> **BRIEF**:
Reproduce all lines of the listing below in which the word "hosting" occurs.

══════════

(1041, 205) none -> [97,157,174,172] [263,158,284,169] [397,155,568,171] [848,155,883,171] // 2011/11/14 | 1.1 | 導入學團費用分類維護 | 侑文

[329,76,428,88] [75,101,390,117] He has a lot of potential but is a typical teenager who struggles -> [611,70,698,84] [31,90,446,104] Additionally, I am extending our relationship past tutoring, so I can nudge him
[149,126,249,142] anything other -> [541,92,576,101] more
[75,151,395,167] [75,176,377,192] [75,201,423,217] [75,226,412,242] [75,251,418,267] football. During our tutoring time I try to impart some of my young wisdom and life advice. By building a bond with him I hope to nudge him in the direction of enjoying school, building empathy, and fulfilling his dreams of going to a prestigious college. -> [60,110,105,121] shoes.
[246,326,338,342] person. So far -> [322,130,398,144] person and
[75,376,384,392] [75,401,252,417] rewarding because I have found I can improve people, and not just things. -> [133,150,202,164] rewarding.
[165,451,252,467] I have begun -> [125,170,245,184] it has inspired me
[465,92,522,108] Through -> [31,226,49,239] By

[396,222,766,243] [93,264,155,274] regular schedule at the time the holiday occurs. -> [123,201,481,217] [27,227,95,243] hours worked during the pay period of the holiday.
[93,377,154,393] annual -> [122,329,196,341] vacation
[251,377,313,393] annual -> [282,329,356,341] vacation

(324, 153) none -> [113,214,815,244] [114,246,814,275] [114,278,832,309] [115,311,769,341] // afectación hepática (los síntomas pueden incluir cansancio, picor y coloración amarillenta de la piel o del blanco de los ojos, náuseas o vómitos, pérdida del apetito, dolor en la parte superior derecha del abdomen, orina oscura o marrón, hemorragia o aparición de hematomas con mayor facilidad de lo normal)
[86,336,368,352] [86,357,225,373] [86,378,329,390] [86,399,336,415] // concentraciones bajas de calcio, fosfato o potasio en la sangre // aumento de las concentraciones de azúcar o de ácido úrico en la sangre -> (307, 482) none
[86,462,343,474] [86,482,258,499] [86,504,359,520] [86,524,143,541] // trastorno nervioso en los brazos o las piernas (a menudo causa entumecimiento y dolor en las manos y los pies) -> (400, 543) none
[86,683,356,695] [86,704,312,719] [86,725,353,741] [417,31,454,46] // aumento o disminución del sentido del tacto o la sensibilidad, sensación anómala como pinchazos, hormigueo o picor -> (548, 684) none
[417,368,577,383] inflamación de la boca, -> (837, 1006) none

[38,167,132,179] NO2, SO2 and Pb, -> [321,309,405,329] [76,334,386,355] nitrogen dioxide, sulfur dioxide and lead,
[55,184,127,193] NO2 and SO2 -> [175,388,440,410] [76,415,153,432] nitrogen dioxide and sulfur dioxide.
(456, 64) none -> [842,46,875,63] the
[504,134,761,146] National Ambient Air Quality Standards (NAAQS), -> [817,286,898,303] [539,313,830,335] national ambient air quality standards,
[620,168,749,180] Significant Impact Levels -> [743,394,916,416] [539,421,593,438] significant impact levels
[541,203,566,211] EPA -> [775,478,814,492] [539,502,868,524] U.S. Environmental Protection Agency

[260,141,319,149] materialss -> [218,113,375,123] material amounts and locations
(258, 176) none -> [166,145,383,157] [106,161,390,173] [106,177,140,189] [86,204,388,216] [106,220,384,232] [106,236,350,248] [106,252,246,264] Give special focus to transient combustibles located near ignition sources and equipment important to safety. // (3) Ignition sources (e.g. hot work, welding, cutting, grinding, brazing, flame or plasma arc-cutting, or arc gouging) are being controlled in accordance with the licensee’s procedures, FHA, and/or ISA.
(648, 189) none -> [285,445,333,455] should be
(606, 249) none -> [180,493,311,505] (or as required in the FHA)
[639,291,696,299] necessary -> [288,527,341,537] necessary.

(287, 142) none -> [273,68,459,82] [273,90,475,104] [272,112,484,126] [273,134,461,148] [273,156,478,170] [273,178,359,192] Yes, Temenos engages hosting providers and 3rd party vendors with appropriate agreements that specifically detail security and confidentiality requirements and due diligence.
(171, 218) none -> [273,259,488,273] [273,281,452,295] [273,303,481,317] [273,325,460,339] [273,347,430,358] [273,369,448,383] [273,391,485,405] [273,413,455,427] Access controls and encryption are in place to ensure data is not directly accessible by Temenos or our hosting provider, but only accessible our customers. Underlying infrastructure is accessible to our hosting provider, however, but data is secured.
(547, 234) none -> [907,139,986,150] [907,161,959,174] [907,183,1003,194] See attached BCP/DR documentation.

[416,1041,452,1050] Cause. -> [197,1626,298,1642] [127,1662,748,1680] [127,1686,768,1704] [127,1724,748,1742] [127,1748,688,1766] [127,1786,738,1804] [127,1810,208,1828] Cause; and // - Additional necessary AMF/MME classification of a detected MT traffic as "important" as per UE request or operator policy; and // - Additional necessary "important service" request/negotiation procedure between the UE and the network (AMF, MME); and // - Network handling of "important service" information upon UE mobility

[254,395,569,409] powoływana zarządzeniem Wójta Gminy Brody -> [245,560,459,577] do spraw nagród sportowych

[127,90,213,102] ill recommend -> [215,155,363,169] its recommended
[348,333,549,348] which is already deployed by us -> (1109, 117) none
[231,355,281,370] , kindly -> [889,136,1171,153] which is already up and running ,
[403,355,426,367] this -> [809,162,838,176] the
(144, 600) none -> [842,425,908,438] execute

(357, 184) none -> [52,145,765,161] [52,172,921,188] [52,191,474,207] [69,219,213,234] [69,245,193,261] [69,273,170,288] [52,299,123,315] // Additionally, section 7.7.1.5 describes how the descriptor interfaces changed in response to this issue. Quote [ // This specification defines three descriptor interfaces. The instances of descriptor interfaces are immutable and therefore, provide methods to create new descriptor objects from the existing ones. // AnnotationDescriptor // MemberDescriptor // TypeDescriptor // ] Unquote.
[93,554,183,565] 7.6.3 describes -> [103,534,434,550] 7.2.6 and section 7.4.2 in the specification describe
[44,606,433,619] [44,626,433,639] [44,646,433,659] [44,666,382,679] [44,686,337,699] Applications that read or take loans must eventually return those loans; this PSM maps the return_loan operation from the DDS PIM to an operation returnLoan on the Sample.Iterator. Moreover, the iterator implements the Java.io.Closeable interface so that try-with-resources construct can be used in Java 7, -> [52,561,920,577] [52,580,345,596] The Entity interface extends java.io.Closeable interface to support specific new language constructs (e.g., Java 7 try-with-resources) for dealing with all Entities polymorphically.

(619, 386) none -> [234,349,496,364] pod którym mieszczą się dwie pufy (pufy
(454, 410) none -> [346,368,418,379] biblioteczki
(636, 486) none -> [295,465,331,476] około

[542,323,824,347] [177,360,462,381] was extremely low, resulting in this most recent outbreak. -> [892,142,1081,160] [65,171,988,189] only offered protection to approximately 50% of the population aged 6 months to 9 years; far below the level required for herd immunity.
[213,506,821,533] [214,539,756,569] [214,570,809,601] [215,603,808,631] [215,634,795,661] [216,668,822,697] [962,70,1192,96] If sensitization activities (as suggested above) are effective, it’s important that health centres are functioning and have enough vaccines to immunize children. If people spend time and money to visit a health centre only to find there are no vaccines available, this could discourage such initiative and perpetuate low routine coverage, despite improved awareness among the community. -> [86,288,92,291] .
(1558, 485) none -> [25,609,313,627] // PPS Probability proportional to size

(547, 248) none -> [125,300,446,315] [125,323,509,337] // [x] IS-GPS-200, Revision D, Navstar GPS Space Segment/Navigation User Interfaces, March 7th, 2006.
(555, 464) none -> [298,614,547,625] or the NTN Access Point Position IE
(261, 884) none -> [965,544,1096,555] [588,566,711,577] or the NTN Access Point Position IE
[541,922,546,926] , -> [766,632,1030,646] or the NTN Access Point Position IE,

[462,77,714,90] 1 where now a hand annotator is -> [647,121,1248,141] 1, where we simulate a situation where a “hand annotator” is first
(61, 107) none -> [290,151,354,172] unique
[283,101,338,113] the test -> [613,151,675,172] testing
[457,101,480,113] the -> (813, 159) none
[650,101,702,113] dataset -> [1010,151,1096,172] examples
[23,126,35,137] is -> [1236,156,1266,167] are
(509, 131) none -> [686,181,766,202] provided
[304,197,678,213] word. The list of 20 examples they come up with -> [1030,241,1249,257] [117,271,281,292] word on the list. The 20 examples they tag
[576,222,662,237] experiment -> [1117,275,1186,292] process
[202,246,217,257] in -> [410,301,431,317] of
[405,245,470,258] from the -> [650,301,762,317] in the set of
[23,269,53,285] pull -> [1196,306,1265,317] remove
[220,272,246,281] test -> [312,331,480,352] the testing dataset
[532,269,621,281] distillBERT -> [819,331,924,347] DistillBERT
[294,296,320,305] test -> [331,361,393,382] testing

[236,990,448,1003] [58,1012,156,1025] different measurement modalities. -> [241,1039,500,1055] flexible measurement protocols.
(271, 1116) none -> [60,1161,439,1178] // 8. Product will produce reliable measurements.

══════════

> **EXERCISE ANSWER**:
(287, 142) none -> [273,68,459,82] [273,90,475,104] [272,112,484,126] [273,134,461,148] [273,156,478,170] [273,178,359,192] Yes, Temenos engages hosting providers and 3rd party vendors with appropriate agreements that specifically detail security and confidentiality requirements and due diligence.
(171, 218) none -> [273,259,488,273] [273,281,452,295] [273,303,481,317] [273,325,460,339] [273,347,430,358] [273,369,448,383] [273,391,485,405] [273,413,455,427] Access controls and encryption are in place to ensure data is not directly accessible by Temenos or our hosting provider, but only accessible our customers. Underlying infrastructure is accessible to our hosting provider, however, but data is secured.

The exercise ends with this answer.